- Brano proposto
☆ ☆ ☆ ☆
Nei giorni scorsi abbiamo parlato del mercato statunitense e delle produzioni birrarie estreme che lo caratterizzano (questo il post, "Dove va il mercato U.S.A.?"). Per continuare il discorso e spostarlo sul suolo italico, dove tali produzioni - nella nostra ignoranza - pensavamo non vi fossero, abbiamo allora deciso di degustare la 22 La Verguenza che se non è assimilabile ad una birra estrema made in U.S.A., sicuramente è piuttosto inusuale per il mercato italiano, a fronte della sua intensa e decisa luppolatura (ben 90 IBU di amaro). Parliamo di una produzione del birrificio Menaresta con sede a Carate Brianza, non lontano dal lago di Como. Il nome del birrificio ha un'origine che merita di essere raccontata. Non molto distante a quota 973 metri s.l.m. sgorga la sorgente che dà origine al fiume brianzolo per eccellenza il Lambro.
Il nome della sorgente è appunto Menaresta, e fin qui nulla di straordinario. Ci ha però, incuriosito l'etimologia del nome e abbiamo così scoperto che probabilmente deriva dall'intermittenza con cui sgorga l'acqua: "Mena", ossia andare, scorrere e "resta", riamanere. La zona è carsica e sotto la fonte si apre un'ampia cavità che trattiene l'acqua per poi rilasciarla fragorosamente quando si è riempita completamente, creando questa bizzarra intermittenza idrica, menaresta (scorre e stagna).
☆ ☆ ☆ ☆
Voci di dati
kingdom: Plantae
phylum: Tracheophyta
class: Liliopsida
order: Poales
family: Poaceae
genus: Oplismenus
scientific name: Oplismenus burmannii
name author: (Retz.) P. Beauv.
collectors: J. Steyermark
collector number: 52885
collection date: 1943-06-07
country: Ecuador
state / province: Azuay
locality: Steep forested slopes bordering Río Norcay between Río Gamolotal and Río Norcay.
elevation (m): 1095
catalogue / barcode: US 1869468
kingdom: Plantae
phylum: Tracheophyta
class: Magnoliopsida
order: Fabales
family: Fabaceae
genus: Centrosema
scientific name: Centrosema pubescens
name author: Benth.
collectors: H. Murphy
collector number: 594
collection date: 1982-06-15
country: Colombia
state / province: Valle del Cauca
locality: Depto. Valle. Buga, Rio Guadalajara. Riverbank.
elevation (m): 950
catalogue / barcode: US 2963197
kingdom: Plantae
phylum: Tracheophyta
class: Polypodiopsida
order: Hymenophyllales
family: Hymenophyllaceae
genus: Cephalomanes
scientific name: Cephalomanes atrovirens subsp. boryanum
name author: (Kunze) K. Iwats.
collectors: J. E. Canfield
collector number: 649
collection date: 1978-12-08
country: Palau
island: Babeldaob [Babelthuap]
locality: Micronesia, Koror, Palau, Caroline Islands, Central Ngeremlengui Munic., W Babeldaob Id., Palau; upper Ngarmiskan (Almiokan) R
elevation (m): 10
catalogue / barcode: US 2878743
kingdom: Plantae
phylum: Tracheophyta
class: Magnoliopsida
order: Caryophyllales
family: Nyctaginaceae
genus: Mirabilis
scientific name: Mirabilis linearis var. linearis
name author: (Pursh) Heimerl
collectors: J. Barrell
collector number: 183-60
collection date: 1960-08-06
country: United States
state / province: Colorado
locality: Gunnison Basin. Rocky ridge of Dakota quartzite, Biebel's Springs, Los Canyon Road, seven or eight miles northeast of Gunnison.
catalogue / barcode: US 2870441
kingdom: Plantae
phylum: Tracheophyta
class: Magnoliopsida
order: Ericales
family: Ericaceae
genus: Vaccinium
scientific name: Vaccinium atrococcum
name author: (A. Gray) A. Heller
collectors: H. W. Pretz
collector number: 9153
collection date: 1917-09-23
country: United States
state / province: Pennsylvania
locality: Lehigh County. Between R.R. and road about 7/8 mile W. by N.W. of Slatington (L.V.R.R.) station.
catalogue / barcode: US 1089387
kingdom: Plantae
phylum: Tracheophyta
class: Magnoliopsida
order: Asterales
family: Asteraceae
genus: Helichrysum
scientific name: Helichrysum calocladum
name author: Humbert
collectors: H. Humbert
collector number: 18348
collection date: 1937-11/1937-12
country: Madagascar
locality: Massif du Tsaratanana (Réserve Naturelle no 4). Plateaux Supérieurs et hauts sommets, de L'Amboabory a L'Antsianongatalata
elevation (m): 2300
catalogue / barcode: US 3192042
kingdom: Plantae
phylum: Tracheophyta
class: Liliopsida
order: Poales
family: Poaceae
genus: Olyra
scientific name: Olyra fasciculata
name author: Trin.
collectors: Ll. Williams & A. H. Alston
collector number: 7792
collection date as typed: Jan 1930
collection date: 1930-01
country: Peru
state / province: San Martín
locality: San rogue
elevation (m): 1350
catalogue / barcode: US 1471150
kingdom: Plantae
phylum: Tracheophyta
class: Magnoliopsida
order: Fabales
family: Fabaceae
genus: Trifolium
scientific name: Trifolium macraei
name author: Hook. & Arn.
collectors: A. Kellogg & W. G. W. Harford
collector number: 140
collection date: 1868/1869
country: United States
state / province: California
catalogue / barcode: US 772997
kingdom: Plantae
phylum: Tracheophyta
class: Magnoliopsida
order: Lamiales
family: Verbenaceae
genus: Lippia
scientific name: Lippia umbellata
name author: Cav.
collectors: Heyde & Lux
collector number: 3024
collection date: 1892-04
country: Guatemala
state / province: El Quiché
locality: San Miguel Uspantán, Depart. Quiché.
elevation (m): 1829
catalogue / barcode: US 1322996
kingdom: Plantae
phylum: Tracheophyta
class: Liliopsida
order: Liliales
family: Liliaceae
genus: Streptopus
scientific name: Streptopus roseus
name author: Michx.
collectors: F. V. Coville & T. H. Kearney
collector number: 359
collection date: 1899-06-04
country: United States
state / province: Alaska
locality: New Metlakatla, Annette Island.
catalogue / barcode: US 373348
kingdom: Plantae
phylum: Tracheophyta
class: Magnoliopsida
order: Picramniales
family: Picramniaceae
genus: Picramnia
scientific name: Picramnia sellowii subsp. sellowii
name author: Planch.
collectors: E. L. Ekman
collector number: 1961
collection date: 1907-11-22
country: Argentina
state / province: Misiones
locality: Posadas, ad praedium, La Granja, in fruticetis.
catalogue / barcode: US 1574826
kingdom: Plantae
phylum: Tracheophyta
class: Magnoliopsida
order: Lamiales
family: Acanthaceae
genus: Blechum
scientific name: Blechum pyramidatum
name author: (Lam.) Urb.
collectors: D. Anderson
☆ ☆ ☆ ☆
- Le consegne
A - Secondo il testo sul birrificio Menaresta, a quale altitudine sgorga la sorgente da cui nasce il Lambro?
B - Scrivi il seguito del testo sul birrificio Menaresta, riprendendo dopo la sua ultima frase.
I record sono materiale a sé stante, separato dal testo sul birrificio Menaresta.

- Risposte in ordine
A - A quota 973 metri s.l.m.

B -
La 22 La Verguenza appartiene alla famiglia delle American Pale Ale, è prodotta con lieviti ad alta fermentazione e ha una gradazione alcolica di 8 % vol. Come anticipato però, l'elemento più caratteristico di questa birra, è il grado di amaro, circa 90 IBU. I proprietari del birrificio dicono di essersi ispirati ad un'icona vivente nel panorama birrario statunitense, nientemeno che Sam Calagione del blasonato Dogfish Head in Sierra Nevada. In pratica, si tratta di aggiungere costantemente, il luppolo, per tutta la durata della bollitura del mosto. Nella birra 22 La Verguenza sono stati impiegati, senza parsimonia alcuna, i luppoli Simcoe, Chinook, Amarillo, Columbus e Centennial, per quanto ci sia dato di sapere.
Venendo all'analisi sensoriale, partiamo con il dire che ha un bel colore ambrato piuttosto accentuato, con riflessi rubino. La schiuma è di media persistenza nel bicchiere. Quasi superfluo, dire che gli aromi sono monopolizzati da sentori erbacei, gradevoli, con i luppoli un po' troppo in evidenza.
In bocca i luppoli si aprono la strada con un'autentica deflagrazione di amaro intensissima e persistente, che sviluppa delle sensazioni dapprima gradevoli, ma che non tardano a rivelarsi eccessive e prepotenti dal momento che finiscono con il monopolizza la scena gustativa e retrogustativa. Non ci sentiamo di dire che sia completamente equilibrata, tuttavia, bisogna riconoscere il merito al mastro birraio del Menaresta di aver saputo usare - e per quel che è possibile fare con 90 IBU di amaro - domare piuttosto bene i luppoli americani. Birra per gli amanti del genere "Luppolatura Estrema".
Abbinamenti gastronomici - Questa volta è stata davvero dura trovare un accordo sulla pietanza da abbinare ad una birra così luppolata. Alla fine abbiamo optato per una zuppa di fagioli rossi, polpa di pomodorini e pezzetti di salsiccia con tanto peperoncino. Il risultato è stato davvero apprezzabile. Il piccante della zuppa e il dolce della salsa di pomodoro stemperano e si accordano con gli eccessi luppolini della birra.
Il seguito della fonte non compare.